To better understand it, the research team used a mass spectrometry-based ultra-sensitive targeted metabolomics approach to directly measure metabolite abundance in murine embryos of 2-cell and blastocyst stage, and in their in vitro counterparts of 2-cell like cells and ES cells representing the totipotent state and the pluripotent state, respectively. By correlating metabolomics profiling with transcriptomics analysis, researchers illustrated unique metabolic signatures of 2-cell and blastocyst stage embryos, and a transition from a more reduced state to an oxidative state, with OxPhos genes activated by upstream developmental transcription factors such as Esrrb, Myc and Klf.
Interestingly, a reciprocal relationship between α-ketoglutarate (α-KG) and the competitive inhibitor of α-KG-dependent dioxygenases L-2-hydroxyglutarate (L-2-HG) is consistent with the redox difference between blastocyst and 2-cell embryos.
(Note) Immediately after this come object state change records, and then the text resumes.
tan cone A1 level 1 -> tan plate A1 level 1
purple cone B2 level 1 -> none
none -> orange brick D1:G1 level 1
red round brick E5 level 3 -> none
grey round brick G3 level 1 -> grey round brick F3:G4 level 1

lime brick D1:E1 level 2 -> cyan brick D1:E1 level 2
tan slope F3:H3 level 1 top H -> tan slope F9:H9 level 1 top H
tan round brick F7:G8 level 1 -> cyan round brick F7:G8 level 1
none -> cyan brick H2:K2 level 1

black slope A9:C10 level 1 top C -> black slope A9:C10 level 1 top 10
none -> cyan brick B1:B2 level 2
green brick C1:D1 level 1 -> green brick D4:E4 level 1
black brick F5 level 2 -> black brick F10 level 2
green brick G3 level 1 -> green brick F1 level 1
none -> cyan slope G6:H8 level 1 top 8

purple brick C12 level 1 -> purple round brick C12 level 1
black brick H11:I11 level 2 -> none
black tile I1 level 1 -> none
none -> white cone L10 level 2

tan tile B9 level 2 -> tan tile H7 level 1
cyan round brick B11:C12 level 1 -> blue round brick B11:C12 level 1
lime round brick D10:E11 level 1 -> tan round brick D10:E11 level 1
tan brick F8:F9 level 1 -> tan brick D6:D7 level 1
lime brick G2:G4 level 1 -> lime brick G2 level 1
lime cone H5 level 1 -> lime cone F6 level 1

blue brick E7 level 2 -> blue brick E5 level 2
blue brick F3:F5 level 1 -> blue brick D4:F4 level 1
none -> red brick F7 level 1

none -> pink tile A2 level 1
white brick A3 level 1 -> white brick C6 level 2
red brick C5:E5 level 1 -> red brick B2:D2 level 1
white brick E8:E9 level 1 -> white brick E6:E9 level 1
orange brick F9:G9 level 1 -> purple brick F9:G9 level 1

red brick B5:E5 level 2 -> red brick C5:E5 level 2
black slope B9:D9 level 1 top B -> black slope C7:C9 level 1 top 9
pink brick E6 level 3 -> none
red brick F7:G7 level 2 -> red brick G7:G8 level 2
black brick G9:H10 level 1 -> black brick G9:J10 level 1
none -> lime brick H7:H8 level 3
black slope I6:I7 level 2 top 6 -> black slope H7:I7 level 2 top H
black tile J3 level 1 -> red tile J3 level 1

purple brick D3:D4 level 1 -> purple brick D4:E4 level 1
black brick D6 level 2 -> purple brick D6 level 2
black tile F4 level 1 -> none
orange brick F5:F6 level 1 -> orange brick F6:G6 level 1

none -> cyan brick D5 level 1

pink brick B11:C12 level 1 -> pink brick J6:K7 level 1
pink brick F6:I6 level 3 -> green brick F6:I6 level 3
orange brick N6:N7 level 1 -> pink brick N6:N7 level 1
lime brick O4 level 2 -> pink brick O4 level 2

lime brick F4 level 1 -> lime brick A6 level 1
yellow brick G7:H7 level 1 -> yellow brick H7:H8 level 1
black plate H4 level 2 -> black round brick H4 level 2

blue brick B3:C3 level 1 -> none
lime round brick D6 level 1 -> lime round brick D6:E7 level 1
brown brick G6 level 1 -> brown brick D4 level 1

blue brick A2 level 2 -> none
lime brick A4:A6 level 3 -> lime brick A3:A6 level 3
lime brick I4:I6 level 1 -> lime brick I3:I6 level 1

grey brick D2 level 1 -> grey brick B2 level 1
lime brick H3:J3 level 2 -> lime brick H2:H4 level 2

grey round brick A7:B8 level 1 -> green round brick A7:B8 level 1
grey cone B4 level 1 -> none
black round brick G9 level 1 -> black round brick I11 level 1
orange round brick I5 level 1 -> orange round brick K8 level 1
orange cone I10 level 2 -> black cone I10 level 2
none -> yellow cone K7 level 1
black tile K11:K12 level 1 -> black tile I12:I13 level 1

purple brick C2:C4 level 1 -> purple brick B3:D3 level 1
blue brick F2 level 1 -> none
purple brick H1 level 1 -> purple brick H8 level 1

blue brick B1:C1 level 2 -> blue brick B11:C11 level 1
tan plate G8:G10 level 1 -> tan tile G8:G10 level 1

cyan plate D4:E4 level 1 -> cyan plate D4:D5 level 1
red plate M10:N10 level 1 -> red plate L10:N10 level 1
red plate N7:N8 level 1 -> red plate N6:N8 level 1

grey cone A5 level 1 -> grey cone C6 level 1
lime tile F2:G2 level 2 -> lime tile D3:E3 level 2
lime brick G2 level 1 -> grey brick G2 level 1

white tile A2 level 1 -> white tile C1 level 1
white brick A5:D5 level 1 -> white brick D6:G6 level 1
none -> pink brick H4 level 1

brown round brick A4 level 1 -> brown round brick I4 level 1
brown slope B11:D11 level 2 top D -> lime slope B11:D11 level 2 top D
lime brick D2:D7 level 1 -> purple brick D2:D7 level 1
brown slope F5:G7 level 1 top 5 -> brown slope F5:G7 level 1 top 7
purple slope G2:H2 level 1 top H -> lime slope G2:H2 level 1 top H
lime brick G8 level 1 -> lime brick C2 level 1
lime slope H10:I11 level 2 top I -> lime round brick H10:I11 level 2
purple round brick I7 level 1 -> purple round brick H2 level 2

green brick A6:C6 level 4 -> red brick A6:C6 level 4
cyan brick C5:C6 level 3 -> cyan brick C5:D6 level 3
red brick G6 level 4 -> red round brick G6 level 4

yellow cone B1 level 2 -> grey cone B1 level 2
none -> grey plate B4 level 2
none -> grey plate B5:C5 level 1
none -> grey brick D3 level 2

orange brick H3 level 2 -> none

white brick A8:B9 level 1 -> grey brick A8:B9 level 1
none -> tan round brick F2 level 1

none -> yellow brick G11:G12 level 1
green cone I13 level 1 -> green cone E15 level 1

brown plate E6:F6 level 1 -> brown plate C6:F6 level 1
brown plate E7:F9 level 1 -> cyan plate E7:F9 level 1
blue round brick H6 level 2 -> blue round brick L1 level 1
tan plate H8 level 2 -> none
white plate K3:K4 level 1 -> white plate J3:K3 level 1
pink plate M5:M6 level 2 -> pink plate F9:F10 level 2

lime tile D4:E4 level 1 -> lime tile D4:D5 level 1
High L-2-HG, but not its enantiomer D-2-HG, in the 2-cell embryos inherited from oocytes and 1-cell zygotes (in molar range) markedly decreased during the embryo development, with α-KG picking up in the opposite direction. Treating embryos with a permeable octyl-L-2-HG or knocking down L2hgdh, a gene encoding the L-2-HG consuming enzyme, resulted in delayed histone methylation erasure and embryo morphological abnormalities, suggesting that the decrease of L-2-HG is essential for global histone methylation remodeling during preimplantation development.
Meanwhile, this research provided comprehensive insights of dynamic and interconnected metabolic, transcriptional and epigenetic network remodeling during murine early embryo development.
“Our research will enrich the knowledge of early embryo development and be valuable for optimizing embryo culture in vitro,” said Prof. Zhang.